__Goal of the exercise__
Using the patent excerpt below, explain why the Application Card 100 lacks the miscellaneous pin connections 80 that the Application/Peripheral Card 60 has. Answer in one to three sentences.

__Study text__
»»

Blank cards of this type also could be made available for
individual users/programmers. The major difference between the
Application Card 100 and the Application/Peripheral Card 60 is that
the Application Card 100 lacks the miscellaneous pin connections 80
found on the Application/Peripheral Card 60 since such controlling
connections are not required on a card containing a standard
application (e.g., word processing, spread sheet, CAD, etc.). The
Application Card 100 contains all of the other components and
connections that the Application/Peripheral Card 60 contains.
[0038] As shown in FIG. 6, the Application Card 100 may be inserted
into an Application Card Slot 30. The Application Card Slot 30
lacks the miscellaneous pin connections 92 that are found on the
Application/Peripheral Card Slot 90. The Application Slot 30
contains all of the other components and connections that the
Application/Peripheral Card Slot 90 contains.
[0039] Another example of a card is a Memory Card, as shown in the
upper half of FIG. 7. Like the other cards, the Memory Card 110
includes an embedded microcontroller 62, Application Flash Memory
64, and File Random-Access (RAM) Memory 68 to accommodate the
programming and memory necessary for the card to accomplish its
given design function. Unlike the other cards, however, it includes
Large File Flash Memory 112 instead of File Flash Memory 66. As
shown in FIG. 7, the Memory Card 110 otherwise includes the same
connectors as the other cards. Memory Cards 110 normally are
devoted to providing a large, user-accessible file storage area for
a given NPC 10. In essence, this type of card would be performing
the same function as a removable floppy disk or zip drive, or a
removable hard drive, depending on the amount of memory provided or
required. As with the other cards, this type of card is "formatted"

««

__Record excerpts__
»»

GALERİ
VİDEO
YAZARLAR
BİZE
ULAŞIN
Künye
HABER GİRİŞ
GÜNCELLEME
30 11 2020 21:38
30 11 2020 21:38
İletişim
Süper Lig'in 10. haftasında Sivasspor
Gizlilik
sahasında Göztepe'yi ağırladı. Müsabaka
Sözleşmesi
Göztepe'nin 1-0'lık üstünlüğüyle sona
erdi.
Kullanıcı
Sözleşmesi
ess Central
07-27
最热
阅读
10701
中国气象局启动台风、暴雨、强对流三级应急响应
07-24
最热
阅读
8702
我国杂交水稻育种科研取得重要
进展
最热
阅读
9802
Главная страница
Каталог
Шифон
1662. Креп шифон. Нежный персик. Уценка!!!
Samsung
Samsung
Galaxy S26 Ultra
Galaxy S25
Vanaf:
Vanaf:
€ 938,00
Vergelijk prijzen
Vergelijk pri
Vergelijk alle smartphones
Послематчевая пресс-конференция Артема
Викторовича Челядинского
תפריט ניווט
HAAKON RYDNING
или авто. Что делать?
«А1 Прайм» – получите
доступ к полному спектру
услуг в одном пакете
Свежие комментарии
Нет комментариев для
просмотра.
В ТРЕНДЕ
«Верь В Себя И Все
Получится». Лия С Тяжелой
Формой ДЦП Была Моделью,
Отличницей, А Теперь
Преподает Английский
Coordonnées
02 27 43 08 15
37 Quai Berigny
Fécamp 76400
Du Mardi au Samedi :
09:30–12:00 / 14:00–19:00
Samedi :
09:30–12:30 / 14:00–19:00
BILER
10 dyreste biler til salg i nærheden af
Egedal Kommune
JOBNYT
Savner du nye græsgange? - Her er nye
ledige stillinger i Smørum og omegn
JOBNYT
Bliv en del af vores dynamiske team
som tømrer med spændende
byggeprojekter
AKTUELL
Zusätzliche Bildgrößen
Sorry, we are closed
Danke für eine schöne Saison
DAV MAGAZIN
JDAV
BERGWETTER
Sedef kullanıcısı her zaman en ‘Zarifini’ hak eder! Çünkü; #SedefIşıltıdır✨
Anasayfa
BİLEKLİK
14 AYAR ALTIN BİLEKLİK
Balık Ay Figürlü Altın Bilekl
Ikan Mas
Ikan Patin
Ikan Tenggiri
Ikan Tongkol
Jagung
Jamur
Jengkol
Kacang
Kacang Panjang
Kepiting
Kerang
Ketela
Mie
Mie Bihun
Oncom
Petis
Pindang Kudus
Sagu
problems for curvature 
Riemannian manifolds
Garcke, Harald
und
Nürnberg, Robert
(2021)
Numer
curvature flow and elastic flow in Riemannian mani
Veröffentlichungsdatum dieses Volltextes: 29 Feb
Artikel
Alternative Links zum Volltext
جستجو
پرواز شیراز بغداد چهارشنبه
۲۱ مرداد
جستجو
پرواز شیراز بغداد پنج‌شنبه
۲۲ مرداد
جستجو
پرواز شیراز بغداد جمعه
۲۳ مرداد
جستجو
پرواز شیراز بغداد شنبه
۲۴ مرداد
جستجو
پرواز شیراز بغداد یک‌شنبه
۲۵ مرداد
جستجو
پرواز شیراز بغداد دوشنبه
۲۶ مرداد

««

__Answer space__
The Application Card 100 holds a standard application, such as word processing, a spreadsheet, or CAD. Such a card does not need controlling connections, so it omits the miscellaneous pin connections 80. Otherwise it has all the other components and connections of the Application/Peripheral Card 60.